Day 175: Six.TwentyNine.13

I’ve had to have some conversations with myself. About my lack of focus, my recent play time, my sudden burst of social-butterfly-ness.

I’ve had to tell myself that all of these things are perfectly acceptable. Commendable, even.

Somehow I have come to know only one way to be in this world – a way that leaves no room for having fun (without feeling guilty later), taking one day as it comes, a way that includes all work all the time.

Work in the sense of responsibility, doing things for others, doing things 110% all the time even if I am not personally invested in them.

This new way, this place where I can do good work AND have fun AND be open to new ideas and ways of being…

As doors seem to keep opening (not shutting), partnerships keep forming (not disintegrating), and happiness keeps being with me every morning when I wake up (not an overwhelming sense of duty but lack of personal serenity)… I realize… THIS is living.

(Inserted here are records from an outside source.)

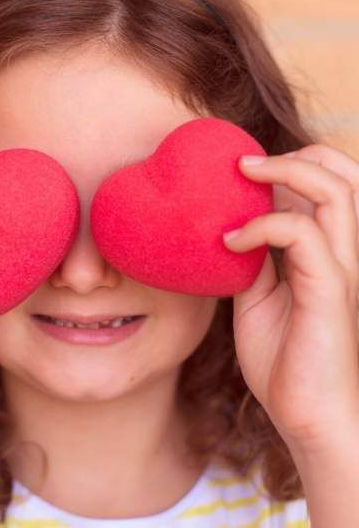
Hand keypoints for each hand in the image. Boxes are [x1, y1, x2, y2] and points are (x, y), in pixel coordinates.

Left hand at [226, 144, 358, 449]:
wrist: (309, 417)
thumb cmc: (286, 363)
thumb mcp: (258, 299)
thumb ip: (254, 262)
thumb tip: (228, 229)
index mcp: (333, 253)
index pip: (333, 184)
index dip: (293, 165)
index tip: (239, 172)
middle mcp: (348, 254)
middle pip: (345, 174)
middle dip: (296, 156)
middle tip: (241, 165)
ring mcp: (345, 269)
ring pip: (336, 190)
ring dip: (284, 172)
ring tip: (240, 177)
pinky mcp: (331, 290)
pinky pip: (302, 233)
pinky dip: (262, 225)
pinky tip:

And now my talks with myself include reminding me that this new state doesn’t have to be fleeting. I don’t have to worry about it disappearing. (Do I deserve this?!) There will be ups and downs yes, of course. But I am creating this new world for myself, for others. And if I am willing to keep giving of myself – my true, positive, encouraging, passionate, helpful, hard-working self… I have to believe I will be able to keep living in this perpetual state.

The best part? There’s plenty of room for all to join me here.

Never has the phrase “love what you do” rang so true as it does right now.